Get your sunglasses out for a bright year ahead Iiksist Taana’piwa (It is full of promise)

The doorway of a tipi facing east signifies a new day, a new beginning, and where prayers can be met with the rising sun. On May 2, 2022, Espoom Tah and Blackfoot Elder Roy Bear Chief led the Child Studies and Social Work (CSSW) team on a journey to reflect on their personal and collective commitment and action towards reconciliation. 

 Nisto (me), Kisto (you), Kistoonon (us) Poster

I chose to use the tipi pole exercise that I often use with students going into practicum for the unveiling of the poster on May 2, 2022. I use two props to illustrate the teaching: wooden skewers representing the tipi poles and green felt cloth representing the landscape. 

When Indigenous people lived in tipis, the poles were erected to serve as the framework or foundation, to begin the structure of a home ending with the canvas covering the framework. Pegs are used to fasten the canvas together, and stakes to anchor the bottom skirt to the ground. Three poles are tied together to represent Nisto/me, Kisto/you and Kistoonon/us. The three poles are significant because we are all working together as a team and leaning on each other for support as a department.
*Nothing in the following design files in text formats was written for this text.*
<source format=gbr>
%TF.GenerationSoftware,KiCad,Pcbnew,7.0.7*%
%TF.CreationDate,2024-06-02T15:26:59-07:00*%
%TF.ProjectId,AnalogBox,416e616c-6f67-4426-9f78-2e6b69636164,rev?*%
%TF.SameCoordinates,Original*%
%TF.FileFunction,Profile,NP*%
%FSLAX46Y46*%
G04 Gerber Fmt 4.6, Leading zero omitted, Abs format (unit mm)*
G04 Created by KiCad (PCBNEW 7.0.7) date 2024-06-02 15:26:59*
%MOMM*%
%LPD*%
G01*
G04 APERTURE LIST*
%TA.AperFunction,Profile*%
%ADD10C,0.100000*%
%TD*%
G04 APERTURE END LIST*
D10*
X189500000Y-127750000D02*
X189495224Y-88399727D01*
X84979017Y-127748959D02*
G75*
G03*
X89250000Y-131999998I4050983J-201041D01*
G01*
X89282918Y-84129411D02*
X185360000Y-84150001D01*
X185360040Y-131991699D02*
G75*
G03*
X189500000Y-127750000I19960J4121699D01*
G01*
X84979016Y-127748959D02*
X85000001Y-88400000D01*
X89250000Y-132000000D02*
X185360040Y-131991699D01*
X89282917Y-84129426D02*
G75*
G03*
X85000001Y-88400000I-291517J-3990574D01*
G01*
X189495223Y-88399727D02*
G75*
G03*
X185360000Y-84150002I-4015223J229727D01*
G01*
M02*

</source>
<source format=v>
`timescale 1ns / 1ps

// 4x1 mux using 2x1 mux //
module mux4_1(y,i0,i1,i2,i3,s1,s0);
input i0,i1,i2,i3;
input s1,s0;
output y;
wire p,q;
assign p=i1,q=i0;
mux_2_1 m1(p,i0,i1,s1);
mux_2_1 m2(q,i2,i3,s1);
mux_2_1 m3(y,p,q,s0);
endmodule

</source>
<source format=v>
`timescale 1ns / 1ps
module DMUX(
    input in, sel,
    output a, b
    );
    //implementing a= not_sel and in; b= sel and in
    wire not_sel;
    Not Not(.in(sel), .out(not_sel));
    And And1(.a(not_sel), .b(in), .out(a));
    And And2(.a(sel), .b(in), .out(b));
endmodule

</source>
The poles are rooted and connected to the landscape, which is symbolic, Ksah ko’h or the Earth, is represented by the colour brown, yellow represents the Sun (the essence of life), and red represents the ochre that is often used for the face painting or tipi designs. Each attendee was given a skewer (tipi pole) and asked to talk about their pole, and what word they chose to represent their commitment to reconciliation, decolonization or indigenization, and each had a chance to put their tipi pole on the tripod that was already set up on the green felt cloth.  The CSSW community sat in a circle representing the circle of life. We followed Indigenous protocols such as starting to the left of the host and each person being given the opportunity to share without interruption from anyone in the circle. Words of commitment were shared, and everyone in attendance had an opportunity to participate in the tipi pole exercise. Indigenous values such as respect, listening with an open heart, community and reciprocity were encouraged. 
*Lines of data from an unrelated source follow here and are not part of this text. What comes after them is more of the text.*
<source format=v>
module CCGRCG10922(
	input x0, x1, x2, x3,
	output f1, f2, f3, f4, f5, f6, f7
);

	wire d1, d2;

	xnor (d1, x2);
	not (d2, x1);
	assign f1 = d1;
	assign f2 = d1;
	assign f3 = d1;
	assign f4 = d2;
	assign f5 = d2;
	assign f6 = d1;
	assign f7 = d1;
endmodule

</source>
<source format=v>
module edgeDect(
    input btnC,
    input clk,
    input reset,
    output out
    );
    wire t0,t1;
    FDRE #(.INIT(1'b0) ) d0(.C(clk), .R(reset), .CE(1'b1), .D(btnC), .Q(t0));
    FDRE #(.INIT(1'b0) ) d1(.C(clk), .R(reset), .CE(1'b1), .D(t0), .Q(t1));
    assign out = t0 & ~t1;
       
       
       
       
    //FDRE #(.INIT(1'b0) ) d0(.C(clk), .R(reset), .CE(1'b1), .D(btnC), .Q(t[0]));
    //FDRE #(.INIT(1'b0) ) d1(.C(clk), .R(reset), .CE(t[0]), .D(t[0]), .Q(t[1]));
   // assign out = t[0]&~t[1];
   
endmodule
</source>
I spoke to the group about the idea of doing a design around the exercise, putting it on a poster and hanging it up in the hallway of the CSSW department as a constant reminder of people’s commitments where it can be seen by visitors, students and others.

This was the process that was undertaken to get to a design — consensus — poster. The poster was unveiled at the CSSW Welcome Back event on August 18, 2022, and hangs proudly in the entryway to the department for all to see.